▶ WORK ITEM:
Give again, word for word, each line below starting at the one that contains "Antagning och urval" and ending at the one that contains "behandlingsområdet.".

Dataset entries:
=== Begin Enclosure ===

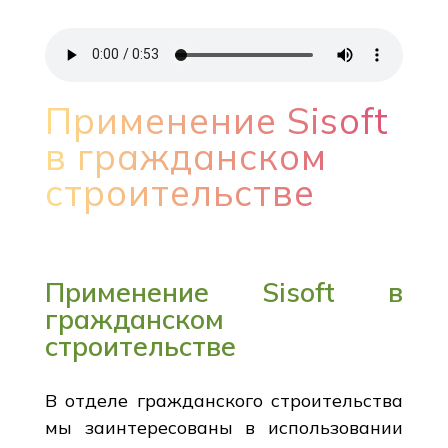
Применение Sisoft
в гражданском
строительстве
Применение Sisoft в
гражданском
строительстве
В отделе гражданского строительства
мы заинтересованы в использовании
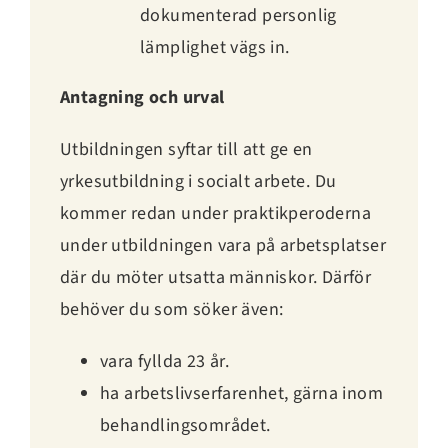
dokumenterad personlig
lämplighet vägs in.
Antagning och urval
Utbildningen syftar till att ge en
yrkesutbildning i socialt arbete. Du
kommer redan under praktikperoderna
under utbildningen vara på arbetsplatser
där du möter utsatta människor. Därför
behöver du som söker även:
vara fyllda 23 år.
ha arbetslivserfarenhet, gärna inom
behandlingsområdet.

=== End Enclosure ===
=== Begin Enclosure ===

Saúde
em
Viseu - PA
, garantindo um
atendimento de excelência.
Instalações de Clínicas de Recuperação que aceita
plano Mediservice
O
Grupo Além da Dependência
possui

=== End Enclosure ===

▶ WRITTEN SOLUTION:
Antagning och urval
Utbildningen syftar till att ge en
yrkesutbildning i socialt arbete. Du
kommer redan under praktikperoderna
under utbildningen vara på arbetsplatser
där du möter utsatta människor. Därför
behöver du som söker även:
vara fyllda 23 år.
ha arbetslivserfarenhet, gärna inom
behandlingsområdet.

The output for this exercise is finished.